Ahora veamos un ejemplo práctico. A raíz de los ataques terroristas del 11 de septiembre, miles de vidas perdidas por asesinatos suicidas por parte de fanáticos islámicos y los eventos más recientes en Francia, personas de todo el mundo de muchos orígenes religiosos han respondido con indignación. Sí, las acciones son escandalosas. En reacción, la gente ha salido a las calles, especialmente en Europa, para exigir movimientos igualmente radicales que imaginan que resolverán el problema. Me refiero particularmente a las deportaciones masivas como una de las demandas. Pero todos sabemos que la respuesta violenta a la violencia simplemente conduce a más violencia. La injusticia respondida por la injusticia perpetúa la injusticia.
Un político católico sugiere un paso en la dirección correcta, quien es citado diciendo: “Los líderes musulmanes deben dejar en claro que cualquiera que cometa actos de terror en el nombre del Islam es, de hecho, no practicar el Islam en absoluto. Si se niegan a decir esto, entonces están tolerando estos actos de barbarie.” Todos ustedes han escuchado a la gente decir que lo que los terroristas están haciendo es una parte fundamental de la enseñanza islámica: obligar a los cristianos y a otros a convertirse o ser asesinados. Estos asesinos están tomando el control de la imaginación de los occidentales y desmintiendo la afirmación que se habla con frecuencia de que el Islam es una religión de paz. Así que el propio mundo islámico debe hacerse con el control de los bárbaros, o encontrar al resto del mundo dispuesto a responder con violencia. Esto debe evitarse.

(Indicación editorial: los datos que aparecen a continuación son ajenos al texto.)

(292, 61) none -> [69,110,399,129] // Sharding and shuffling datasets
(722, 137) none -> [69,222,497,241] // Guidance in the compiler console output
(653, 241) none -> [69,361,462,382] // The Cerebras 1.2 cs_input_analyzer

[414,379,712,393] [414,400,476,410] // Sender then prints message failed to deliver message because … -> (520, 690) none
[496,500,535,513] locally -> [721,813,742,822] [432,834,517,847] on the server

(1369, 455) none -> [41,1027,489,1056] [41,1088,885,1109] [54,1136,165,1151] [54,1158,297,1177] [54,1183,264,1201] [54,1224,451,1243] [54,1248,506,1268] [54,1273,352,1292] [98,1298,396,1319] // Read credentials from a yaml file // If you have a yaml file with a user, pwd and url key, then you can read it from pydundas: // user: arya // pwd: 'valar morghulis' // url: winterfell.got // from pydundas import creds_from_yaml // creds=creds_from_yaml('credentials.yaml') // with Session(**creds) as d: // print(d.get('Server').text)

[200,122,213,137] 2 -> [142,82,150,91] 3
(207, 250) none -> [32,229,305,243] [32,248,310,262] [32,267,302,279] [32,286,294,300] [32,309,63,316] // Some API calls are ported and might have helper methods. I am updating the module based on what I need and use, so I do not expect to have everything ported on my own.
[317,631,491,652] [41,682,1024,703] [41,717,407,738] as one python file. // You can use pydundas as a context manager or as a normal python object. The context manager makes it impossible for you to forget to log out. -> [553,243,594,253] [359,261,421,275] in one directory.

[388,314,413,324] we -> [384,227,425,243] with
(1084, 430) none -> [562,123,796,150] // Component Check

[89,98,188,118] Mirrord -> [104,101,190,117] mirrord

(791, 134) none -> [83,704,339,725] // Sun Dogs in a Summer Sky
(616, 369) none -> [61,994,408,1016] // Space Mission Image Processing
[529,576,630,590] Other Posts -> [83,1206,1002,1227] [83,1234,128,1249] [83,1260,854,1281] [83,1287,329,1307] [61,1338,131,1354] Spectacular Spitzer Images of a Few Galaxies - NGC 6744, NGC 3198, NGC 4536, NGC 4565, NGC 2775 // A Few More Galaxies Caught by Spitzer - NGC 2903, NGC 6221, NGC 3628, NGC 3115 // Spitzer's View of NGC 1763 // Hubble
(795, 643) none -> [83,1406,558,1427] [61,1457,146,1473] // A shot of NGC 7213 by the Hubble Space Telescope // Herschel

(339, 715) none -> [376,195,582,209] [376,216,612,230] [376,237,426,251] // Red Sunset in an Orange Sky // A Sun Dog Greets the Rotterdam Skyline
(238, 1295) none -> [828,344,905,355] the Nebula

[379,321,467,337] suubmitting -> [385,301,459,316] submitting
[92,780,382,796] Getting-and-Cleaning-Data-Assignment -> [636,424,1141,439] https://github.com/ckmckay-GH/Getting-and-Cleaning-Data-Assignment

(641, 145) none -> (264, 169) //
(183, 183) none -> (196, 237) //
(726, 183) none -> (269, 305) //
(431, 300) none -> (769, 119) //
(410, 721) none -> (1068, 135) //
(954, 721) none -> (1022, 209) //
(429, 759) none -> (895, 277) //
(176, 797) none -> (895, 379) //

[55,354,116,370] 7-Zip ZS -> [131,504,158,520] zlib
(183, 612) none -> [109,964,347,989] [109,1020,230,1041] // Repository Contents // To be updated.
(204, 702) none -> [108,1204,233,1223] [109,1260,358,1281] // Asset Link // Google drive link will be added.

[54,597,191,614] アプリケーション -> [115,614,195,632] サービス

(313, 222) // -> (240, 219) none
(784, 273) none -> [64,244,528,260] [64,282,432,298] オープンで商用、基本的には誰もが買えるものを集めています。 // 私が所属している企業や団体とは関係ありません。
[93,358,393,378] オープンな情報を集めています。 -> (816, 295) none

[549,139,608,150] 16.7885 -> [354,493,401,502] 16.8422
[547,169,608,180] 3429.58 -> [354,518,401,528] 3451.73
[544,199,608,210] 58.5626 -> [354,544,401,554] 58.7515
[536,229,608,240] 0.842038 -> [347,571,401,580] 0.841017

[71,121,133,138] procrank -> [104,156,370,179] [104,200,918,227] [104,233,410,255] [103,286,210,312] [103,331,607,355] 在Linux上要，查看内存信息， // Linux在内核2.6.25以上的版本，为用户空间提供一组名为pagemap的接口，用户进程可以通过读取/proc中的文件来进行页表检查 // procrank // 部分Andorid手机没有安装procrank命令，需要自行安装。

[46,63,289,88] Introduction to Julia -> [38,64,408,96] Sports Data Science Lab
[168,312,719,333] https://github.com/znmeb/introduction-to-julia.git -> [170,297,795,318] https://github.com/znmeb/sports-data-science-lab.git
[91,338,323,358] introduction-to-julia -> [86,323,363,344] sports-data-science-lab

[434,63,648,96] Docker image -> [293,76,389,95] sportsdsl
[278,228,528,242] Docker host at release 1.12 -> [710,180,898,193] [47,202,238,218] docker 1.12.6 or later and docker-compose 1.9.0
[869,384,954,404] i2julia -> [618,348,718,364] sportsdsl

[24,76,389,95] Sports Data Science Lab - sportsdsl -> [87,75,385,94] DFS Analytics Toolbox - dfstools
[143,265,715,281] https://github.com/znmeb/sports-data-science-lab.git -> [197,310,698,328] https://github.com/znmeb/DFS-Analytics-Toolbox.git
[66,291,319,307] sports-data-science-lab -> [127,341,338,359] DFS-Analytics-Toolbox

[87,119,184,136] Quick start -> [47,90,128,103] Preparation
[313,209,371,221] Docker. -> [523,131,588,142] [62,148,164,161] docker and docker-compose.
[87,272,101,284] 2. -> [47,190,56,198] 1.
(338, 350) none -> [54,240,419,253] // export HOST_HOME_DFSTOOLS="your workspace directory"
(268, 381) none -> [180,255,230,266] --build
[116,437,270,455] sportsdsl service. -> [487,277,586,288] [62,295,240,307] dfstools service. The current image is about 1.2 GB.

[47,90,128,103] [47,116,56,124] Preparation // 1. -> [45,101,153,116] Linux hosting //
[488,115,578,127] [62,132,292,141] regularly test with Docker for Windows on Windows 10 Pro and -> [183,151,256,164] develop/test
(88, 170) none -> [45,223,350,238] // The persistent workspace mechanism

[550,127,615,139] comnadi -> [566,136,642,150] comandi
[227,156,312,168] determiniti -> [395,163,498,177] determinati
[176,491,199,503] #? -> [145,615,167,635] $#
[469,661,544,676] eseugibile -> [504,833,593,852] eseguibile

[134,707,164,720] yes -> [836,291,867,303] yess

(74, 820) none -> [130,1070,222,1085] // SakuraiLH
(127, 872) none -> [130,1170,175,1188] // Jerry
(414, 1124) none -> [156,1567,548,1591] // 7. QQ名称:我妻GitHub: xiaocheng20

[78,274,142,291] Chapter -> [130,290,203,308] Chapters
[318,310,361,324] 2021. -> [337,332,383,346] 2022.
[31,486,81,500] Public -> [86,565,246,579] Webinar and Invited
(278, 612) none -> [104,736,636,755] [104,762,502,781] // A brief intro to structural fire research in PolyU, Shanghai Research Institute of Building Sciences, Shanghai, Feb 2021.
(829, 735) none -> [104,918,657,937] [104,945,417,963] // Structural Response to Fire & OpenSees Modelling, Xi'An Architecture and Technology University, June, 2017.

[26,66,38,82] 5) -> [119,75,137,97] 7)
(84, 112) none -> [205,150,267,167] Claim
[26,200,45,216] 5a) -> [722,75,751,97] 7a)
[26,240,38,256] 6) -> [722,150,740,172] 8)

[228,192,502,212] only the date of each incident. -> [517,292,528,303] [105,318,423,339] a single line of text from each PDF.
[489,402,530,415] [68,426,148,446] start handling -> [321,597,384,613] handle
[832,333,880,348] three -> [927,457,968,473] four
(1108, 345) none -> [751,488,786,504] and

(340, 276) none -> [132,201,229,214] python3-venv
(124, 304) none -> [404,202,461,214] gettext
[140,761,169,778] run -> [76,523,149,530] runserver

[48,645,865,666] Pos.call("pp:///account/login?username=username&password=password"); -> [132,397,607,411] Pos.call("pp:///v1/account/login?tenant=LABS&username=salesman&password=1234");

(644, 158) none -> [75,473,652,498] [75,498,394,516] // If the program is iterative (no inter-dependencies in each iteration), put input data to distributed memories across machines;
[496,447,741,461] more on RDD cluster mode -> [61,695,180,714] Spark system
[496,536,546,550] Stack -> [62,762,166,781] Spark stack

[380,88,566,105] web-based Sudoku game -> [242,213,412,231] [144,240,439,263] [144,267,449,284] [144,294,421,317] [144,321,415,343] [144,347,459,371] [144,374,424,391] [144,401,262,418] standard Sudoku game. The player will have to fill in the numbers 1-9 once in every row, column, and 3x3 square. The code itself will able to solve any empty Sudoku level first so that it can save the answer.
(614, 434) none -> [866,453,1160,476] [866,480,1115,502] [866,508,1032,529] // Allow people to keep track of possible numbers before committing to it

Y esta es la forma en que los cristianos debemos responder: en amor. A través de los nuevos medios, ya través de nuestro ejemplo personal, debemos responder al odio con el amor de Cristo, al miedo con el amor, a la violencia con el amor. Dios ama a los musulmanes porque nos hizo a todos a su imagen y semejanza, aunque los musulmanes rechacen esa enseñanza. Jesucristo murió por los musulmanes porque murió por todos nosotros, aunque los musulmanes rechacen esa enseñanza. Si conoces a un seguidor del Islam, ámalo actuando como lo hizo Jesús. Ministerios de apoyo con alcance al mundo islámico. El verdadero problema con el Islam es que ve a los humanos como esclavos de Dios, no como Sus hijos. Mostrar el amor de Cristo a cualquier persona en la ignorancia es la verdadera manera de responder al mandato de Cristo de enseñar a todas las naciones. Verás, el asombro de las multitudes ante las enseñanzas de Cristo no terminó con Su muerte y resurrección. Cada vez que damos testimonio del amor de Cristo con nuestras obras, nos asombramos. Y ese acto de asombro es a menudo el primer paso para aceptar a Jesucristo en la Iglesia Católica.